Ларкира едва не поморщилась. Возможно, пахло восхитительно, но выглядело ужасно.
– Так когда вернется твоя сестра? – спросила Ния.
– Понятия не имею.
– Как такое возможно? – Ния положила огрызок на стол. – Она это ты.
Ачак чуть не уронил ложку в большой железный котел.
– Она определенно не я. – Он выпрямился во весь рост, бросив на Нию уничтожающий взгляд. – Большое тебе спасибо, мы каждый сам по себе. А теперь, если вы собираетесь и дальше грубить, – он снова указал в сторону двери, – пожалуйста, идите в другое место. Я слышал, в это время года цветет пастернак. Почему бы вам не растоптать его, если так хочется повредничать?
– Ачак… – начала Арабесса.
Но прежде чем она успела сказать хоть слово, спину Ачак свело судорогой, и, когда брат выругался, его зеленый халат, словно подхваченный бурей, взлетел вверх, прежде чем превратиться в роскошное красное платье. Тело похудело и слегка изогнулось, когда похожие василькового цвета глаза появились на совершенно изменившемся лице, уже не бородатом, а гладком, с угловатыми чертами лица. Рот растянулся, став шире, а губы полнее, когда теплая улыбка осветила черты нового существа, гладко выбритая голова блестела в свете свечей.
– Вы должны простить моего грубого брата, – сказала сестра, ее голос был подобен двум благозвучно играющим скрипкам. – Вчера ночью он проиграл мне в шахматы и все еще страдает от уязвленного самолюбия.
– Ты должна мне монету, – сказала Ния Ларкире. – Он продержался меньше четверти водопада, а ты сказала, что он останется на целый.
– Зараза, – пробормотала Ларкира, роясь в карманах юбки в поисках монеты. – Понятия не имею как, но уверена, что ты жульничала.
– Если не знаешь как, тогда это не имеет значения, – ухмыляясь, ответила Ния, когда выхватила серебро из пальцев Ларкиры.
– Пожалуйста, только не говорите, что вы поспорили на то, как долго брат сможет выносить нас? – вздохнула Арабесса. – Ну правда, девочки, что я говорила о спорах на деньги?
– Прости. – Ния смиренно посмотрела себе под ноги. – В следующий раз мы обязательно возьмем и тебя.

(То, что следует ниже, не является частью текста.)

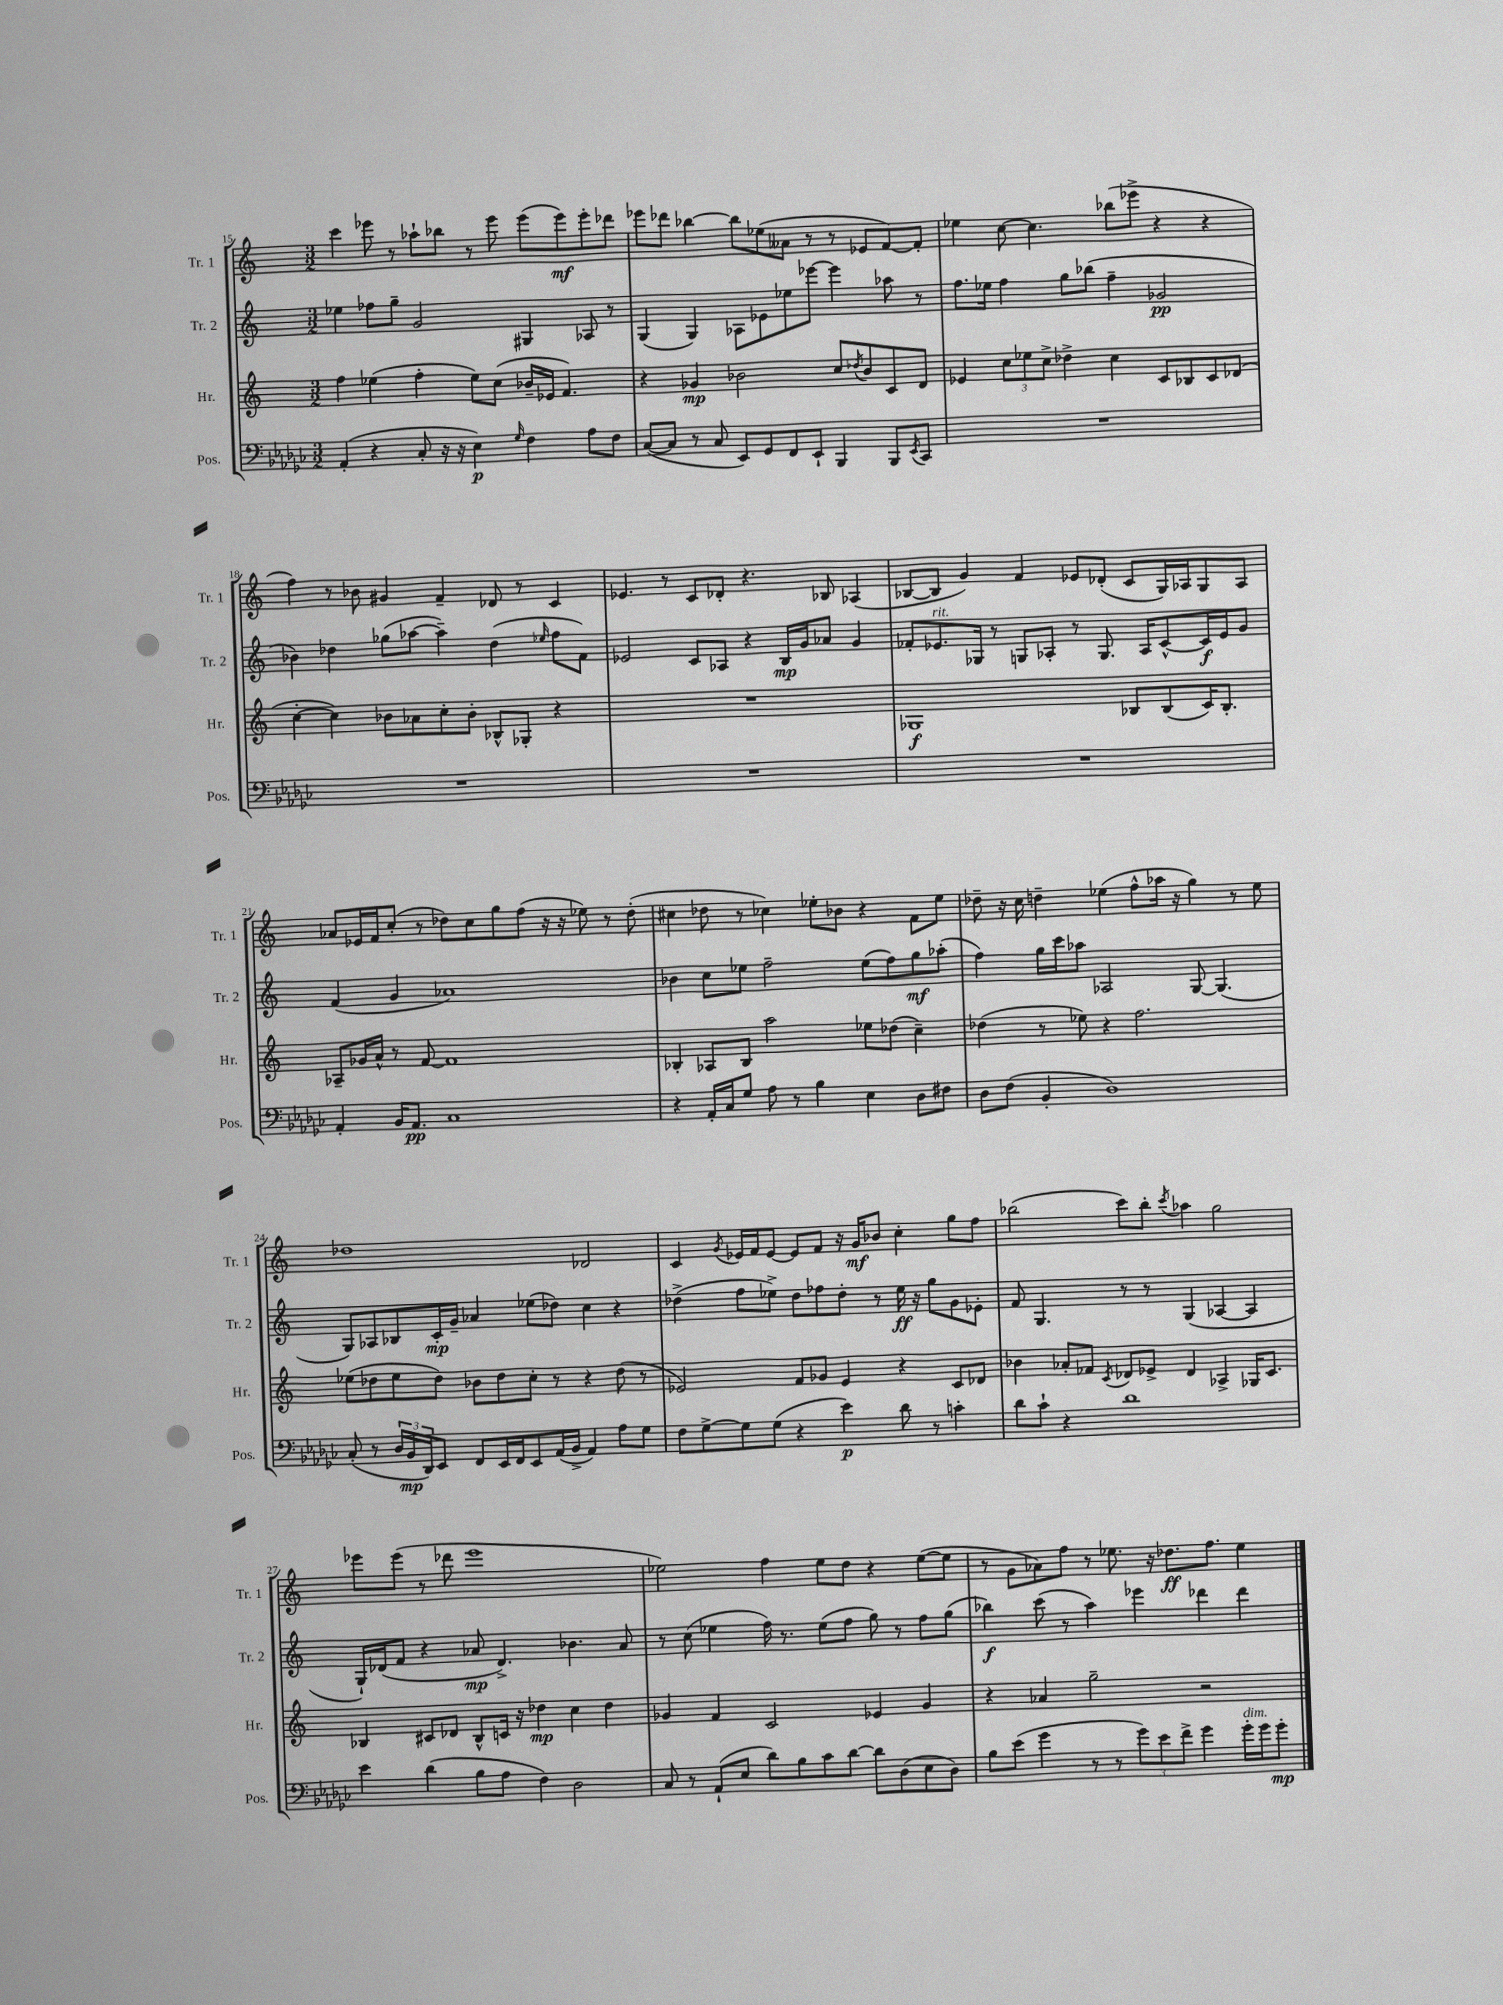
<<
\new StaffGroup <<
\new Staff = "s0" \with { instrumentName = "Tr. 1" shortInstrumentName = "Tr. 1" } {
    \clef treble \key c \major \numericTimeSignature \time 3/2
    c'''4 ees'''8 r8 aes''8-! bes''8 r8 ees'''8 ees'''8( ees'''8\mf) ees'''8-. des'''8 |
    ees'''8 des'''8 bes''4~ bes''8 ees''8( aeses'8 r8 r8 ees'8 f'8~) f'8-. |
    ees''4 c''8~ c''4. bes''8( ees'''8-> r4 r4 |
    f''4) r8 bes'8 gis'4 f'4-- des'8 r8 c'4 |
    ees'4. r8 c'8 des'8-. r4. bes8 aes4( |
    bes8~ bes8 g'4) f'4 ees'8 des'8-.( c'8 g16) aes16 g8 aes8 |
    aes'8 ees'16 f'16 c''8-.( r8 des''8) c''8 g''8 f''8( r16 r16 ees''8) r8 des''8-.( |
    cis''4 des''8 r8 ces''4) ees''8-. bes'8 r4 f'8 ees''8 |
    des''8-- r16 c''16 d''4-- ees''4( f''8-^ aes''16 r16 g''4) r8 ees''8 |
    des''1 des'2 |
    c'4 \acciaccatura { g'8 } ees'16 f'16 ees'8~ ees'8 f'8 r16 g'16\mf bes'8 c''4-. g''8 f''8 |
    bes''2( c'''8) bes''8-. \acciaccatura { c'''8 } aes''4 g''2 |
    ees'''8 ees'''8( r8 des'''8 ees'''1 |
    ees''2) f''4 ees''8 d''8 r4 ees''8~( ees''8 |
    r8 g'8 aes'8) f''8 r8 ees''8. r16 des''8.\ff f''8. ees''4 \bar "|." |
}
\new Staff = "s1" \with { instrumentName = "Tr. 2" shortInstrumentName = "Tr. 2" } {
    \clef treble \key c \major \numericTimeSignature \time 3/2
    ees''4 fes''8 g''8-- g'2 gis4 aes8 r8 |
    g4( g4) aes8 ees'8 ees''8 ees'''8~ ees'''4 aes''8 r8 |
    f''8. ees''16 f''4 g''8 bes''8( f''4-- ges'2\pp |
    bes'4) des''4 ges''8( aes''8~ aes''4--) des''4( \grace { ees''16 } f''8 f'8) |
    ees'2 c'8 aes8 r4 b16\mp g'16 aes'8 g'4 |
    fes'8-. ees'8.^\markup { \italic "rit." } ges16 r8 g8 aes8-. r8 g8. aes16 c'8~-^ c'16\f ees'16 g'8 |
    f'4( g'4 aes'1) |
    bes'4 c''8 ees''8 f''2-- ees''8( f''8) g''8\mf aes''8-.( |
    f''4) g''16 c'''16 aes''8 aes2 g8~ g4.( |
    g8) aes8 bes8 c'16-.\mp g'16-- aes'4 ees''8( des''8) c''4 r4 |
    des''4->( f''8 ees''8->) des''8 fes''8 des''8-. r8 ees''16\ff r16 g''8 g'8 ees'8-. |
    f'8 g4. r8 r8 g4( aes4~ aes4 |
    g16-!) des'16( f'8 r4 aes'8\mp des'4.->) bes'4. aes'8 |
    r8 c''8( ees''4 f''16) r8. ees''8( f''8 g''8) r8 f''8 g''8( |
    bes''4\f) c'''8( r8 a''4) ees'''4 des'''4 des'''4 \bar "|." |
}
\new Staff = "s2" \with { instrumentName = "Hr." shortInstrumentName = "Hr." } {
    \clef treble \key c \major \numericTimeSignature \time 3/2
    f''4 ees''4( f''4-. ees''8) c''8( bes'16-- ees'16 f'4.) |
    r4 ges'4\mp bes'2 c''8 \acciaccatura { des''8 } bes'8 c'8 d'8 |
    ees'4 \tuplet 3/2 { c''8 ees''8 c''8-> } des''4-> c''4 c'8 bes8 c'8 des'8( |
    c''4~-. c''4) bes'8 aes'8 c''8-. bes'8-. bes8-^ ges8-. r4 |
    R1. |
    ges1\f bes8 bes8( c'16) bes8.-. |
    aes8-- ges'16 a'16-^ r8 f'8~ f'1 |
    bes4-. aes8 bes8 a''2 ees''8 des''8( c''4--) |
    des''4( r8 ees''8) r4 f''2. |
    ees''8( des''8 ees''8 des''8) bes'8 des''8 c''8-. r8 r4 des''8( r8 |
    ees'2) f'8 ges'8 ees'4 r4 c'8 des'8 |
    bes'4 aes'8-. fes'8 \acciaccatura { c'8 } des'8 ees'8-> des'4 aes4-> ges16 c'8. |
    bes4 cis'8 des'8 bes8-^ c'16 r16 des''4\mp c''4 des''4 |
    ges'4 f'4 c'2 ees'4 ges'4 |
    r4 aes'4 g''2-- r2 \bar "|." |
}
\new Staff = "s3" \with { instrumentName = "Pos." shortInstrumentName = "Pos." } {
    \clef bass \key ges \major \numericTimeSignature \time 3/2
    aes,4-.( r4 ces8-. r16 r16 ees4\p) \grace { ges16 } f4 aes8 f8 |
    ces8~( ces8 r8 ces8 ees,8) ges,8 f,8 ees,8-! bes,,4 bes,,8 \acciaccatura { ees,8 } ces,8 |
    R1. |
    R1. |
    R1. |
    R1. |
    aes,4-. bes,16 aes,8.\pp ces1 |
    r4 aes,16-. ces16 ges8 aes8 r8 bes4 ees4 des8 fis8 |
    des8 f8( bes,4-. des1) |
    ces8-.( r8 \tuplet 3/2 { des16 bes,16\mp des,16) } ees,8 f,8 ees,16 f,16 ees,8 aes,16( bes,16-> aes,4) aes8 ges8 |
    f8 ges8~-> ges8 ges8( r4 ees'4\p) des'8 r8 c'4-. |
    des'8 ces'8-! r4 des'1 |
    ees'4 des'4( bes8 aes8 f4) des2 |
    ces8 r8 aes,8-!( ees8 des'8) bes8 ces'8 des'8~ des'8 des8( ees8 des8) |
    bes8 ees'8( ges'4 r8 r8 \tuplet 3/2 { ges'8) ees'8 f'8-> } ges'4 ges'16-.^\markup { \italic "dim." } ges'16 ges'8-.\mp \bar "|." |
}
>>
>>
\layout { \context { \Score currentBarNumber = #15 } }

– Только этого и жду. – Арабесса разгладила юбки.
– Вы, Бассетты, всегда были моими любимицами, – заявила Ачак с улыбкой, прежде чем повернуться к рагу своего брата, ее усмешка превратилась в гримасу. Щелчок пальцев, и липкая жижа исчезла из очага, а на столе перед ними появилось правильное угощение из вина, сыра и восхитительных маленьких шоколадок.
– Наконец-то. – Ния наклонилась вперед, набирая еду на маленькую тарелку. – Я мечтала о сладком с тех пор, как мы покинули Яману.
– Но Ния… – Ларкира смотрела, как сестра отправила в рот три маленькие шоколадки. – Я пеку сладкий хлеб.
– Да, на десерт.
– Ты бесподобна, – сказала Ларкира, садясь.
– Я – Бассетт. – Ния пожала плечами, как будто это все объясняло. Ачак рассмеялась, усаживаясь в кресло рядом с Нией.
– Ачак, тебе понравилась прошлая ночь? – спросила Арабесса, которая рядом с Нией выглядела как жираф. Или, может быть, сестра делала Нию похожей на жабу? В любом случае Ларкира держала эти конкретные размышления при себе.
– Мне всегда нравятся ваши шоу, – ответила Ачак.
– Кто выступил лучше? – спросила Ния.
– Когда вы выступаете как Мусаи, есть только одно представление.
– Конечно. – Ния откинулась назад. – Но кто из трех приложил больше сил?
– Как, по-твоему, мы справились? – Ларкира перефразировала.
– Половина тех, у кого не было даров, упала в обморок, – пояснила Ачак. – И несколько из них врезались в стены.
Ларкира была не единственной в комнате, кто радостно улыбался.
– А ведь струны моей скрипки были совсем не новыми. – Арабесса оторвала кусочек сыра, проткнув его ножом.